PAGE EXCERPT –

# # #

So how the fuck can somebody not hit a fucking wall with a stream of piss? It beats the shit out of me.

Now, if we had some sort of licensing system in place we could look at instances of these asshats pissing all over the floor and do something about it. That something would have to some sort of fine or maybe even fucking castrations for repeat offenders. These are men who clearly have no fucking clue how to operate a dick and they clearly have no fucking business owning a dick. Welcome to the world of catheters, bitches!

Is that a bit cruel? I don’t think so. Us normal men have spent years perfecting the craft of proper penile usage and our good names are being besmirched by these fucking spastic morons with no real appreciation for a piss well delivered.

I think it’s infinitely more cruel to expect a normal man like me stand in a puddle of piss with semi-respectable shoes. Do you know how fucking embarrassing it is to walk around in public with your expensive shoes smelling like piss from having to stand at a urinal in a men’s room?

But Michael, there could be a good reason why some of these guys couldn’t hit the urinal. Cut them some slack.

Then they should clean up after themselves. They should take a bit of responsibility for their actions. Or they should be fucking castrated.

And chew on this, you fuckwits who piss and miss. When I see your fucking puddles at the foot of the urinal my first impression of you, as a man, is that you are a fucking moron. But think about it, if you had simply just whipped you dick out and pissed, say, all over the bathroom mirror, right in the middle of the floor, or even outside the men’s room like in a fucking ashtray or potted plant my impression of you, as a man, would simply be that you’re a fucking asshole, which is exactly 7 ranks higher in the grand scheme of the universe according to old Mikey here. So ask yourself, ‘Would I rather be a fucking asshole or a fucking moron in Mikey’s eyes?’ Do that before you take a piss. If you know you can’t aim worth shit, at least make that inevitable misfire look spectacular.

# # #

SUPPLIED MATERIAL –

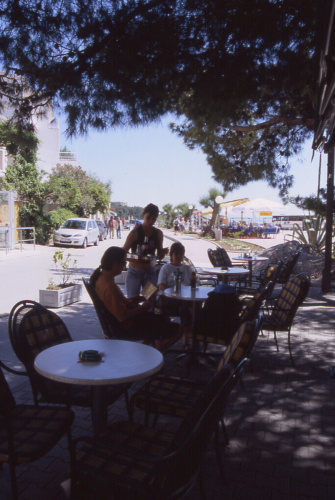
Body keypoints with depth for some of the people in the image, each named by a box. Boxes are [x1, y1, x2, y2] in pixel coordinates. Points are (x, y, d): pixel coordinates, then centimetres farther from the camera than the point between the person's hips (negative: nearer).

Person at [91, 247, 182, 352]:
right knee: (177, 330, -8)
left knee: (165, 320, 26)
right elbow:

# # #

In the rant above about men who miss the urinal, list every sentence that ends with a question mark.

WRITTEN ANSWER –
1. "So how the fuck can somebody not hit a fucking wall with a stream of piss?"
2. "Is that a bit cruel?"
3. "Do you know how fucking embarrassing it is to walk around in public with your expensive shoes smelling like piss from having to stand at a urinal in a men’s room?"
4. "So ask yourself, ‘Would I rather be a fucking asshole or a fucking moron in Mikey’s eyes?’"